SAMSTAG, 16. JULI 2016

Es war mein drittes Mal in Triest. 1991 war ich – auch von Meran aus – dort gewesen, in Vor-MeBo-Zeiten, neun Monate nach Rolands Tod. Mit Bill (tot) und mit Giuseppe (lebt noch). Roland hatte Bill kennengelernt, als ich – wie ständig – auf Geschäftsreise gewesen war; er war Roland zugefallen wie mir Giuseppe. Innigere Beziehungen hat es von unseren nächtlichen Ausflügen ohne einander nie gegeben. Damals lebte Bill in Los Angeles, wo Roland und ich ihn mit Silke besuchten, und später in Houston, wo ich ihn traf, einmal sogar mit Irene. Bills Mutter stammte aus dem Tessin, und bevor Bill Roland und mich in Hamburg besuchen kam, machte er jedes Mal einen Abstecher in die Schweiz, wo er mexikanische Drogengelder wusch. Ich fürchtete immer, er würde deshalb irgendwann seinem eigenen Abstecher ins Messer laufen, aber er starb doch 1999 ganz normal an Aids. Er war eher scheu und sagte zu mir: „Da habe ich ein Mal Sex, und dann noch richtig schlechten, und gleich kriege ich Aids.“ Er wusste, dass das komisch klang, aber wir lachten ja dauernd über Dinge, die wir so unendlich traurig fanden.

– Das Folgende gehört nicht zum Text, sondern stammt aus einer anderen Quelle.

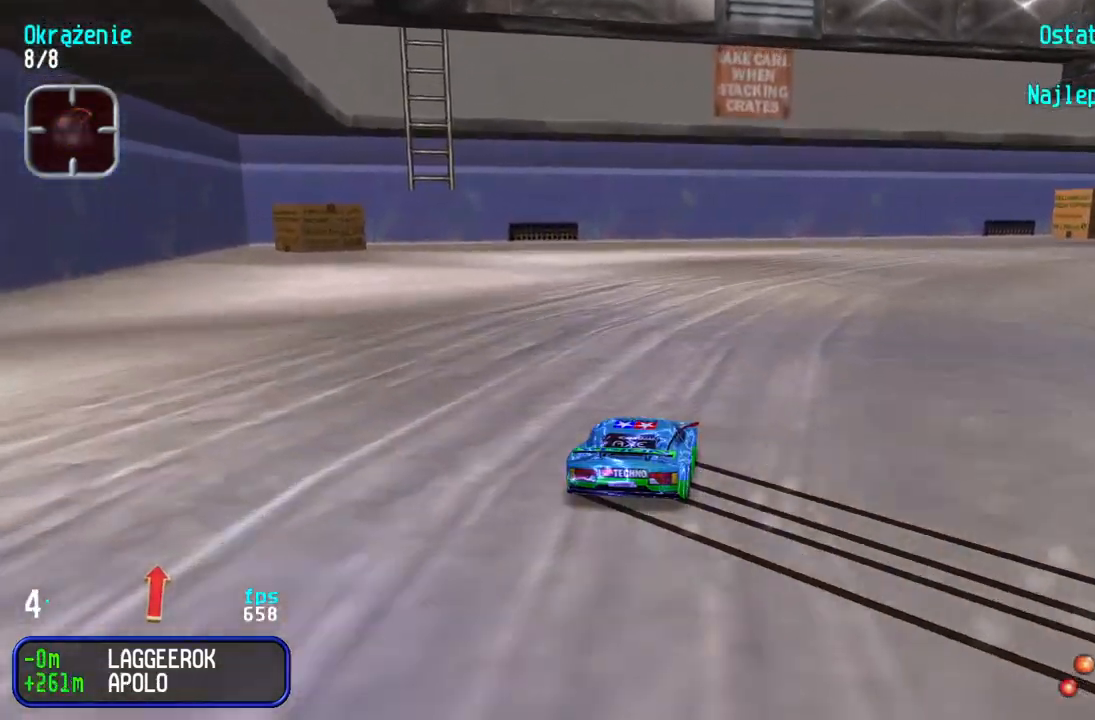
{"keys": ["up"], "events": [[417, "left", "up"]]}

Bills berufliche Ambitionen wurden nie zwischen uns thematisiert, nur, dass er mit Mexikanern ‚zusammenarbeitete‘ und in Zürich auf die Bank ging. Er hatte Geld und sah hübsch aus. Selbst eine verkümmertere Fantasie als meine würde da ein Drehbuch wittern.

Bill war so wunderbar negativ, wie ich es nie geschafft habe, zu werden. Mit niemand anderem habe ich so über die Aussichtslosigkeit alles Lebenden herziehen können wie mit ihm. Ich füge hier einen gekürzten Tagebuch-Ausschnitt von 1991 ein, der meine damalige Verfassung wiedergibt. Vor nun also fünfundzwanzig Jahren schrieb ich:

Am Dienstag, 22. Oktober, abends gegen halb sieben setzte ich mich in mein repariertes Auto und fuhr nach Bozen, um dort Bill am Bahnhof abzuholen und mit ihm zu Giuseppe zu fahren. Meine Eltern winkten in die abendliche Dunkelheit, und mir war beklommen zumute. Auch Abschiede auf kurze Zeit können bewegend sein, weil es keine Garantie gibt, dass die 73Zeit der Trennung wirklich kurz sein wird. Allein im Auto auf Reisen zu sein, war ein Zustand, auf den ich mich ein paar Minuten lang einstellen musste, das voll aufgedrehte Radio half dabei, und bald war ich selber aufgedreht. Die Landstraße hat ja für viele, auch für mich, etwas Besonderes, nicht ohne Grund zieht sie sich als Thema durch viele Spielfilme. Immer denkt man: Vor dem nächsten Lastwagen beginnt die große Freiheit, man spürt den Gegenverkehr fast schmerzhaft im linken Auge, in der linken Brusthälfte, und man wägt das Risiko ab, den Lastwagen zu überholen, um die Lust der Grenzenlosigkeit einzuatmen – oder doch besser hinter ihm zu bleiben, um nicht den Rest seiner Strecke querschnittgelähmt im Rollstuhl zu fahren.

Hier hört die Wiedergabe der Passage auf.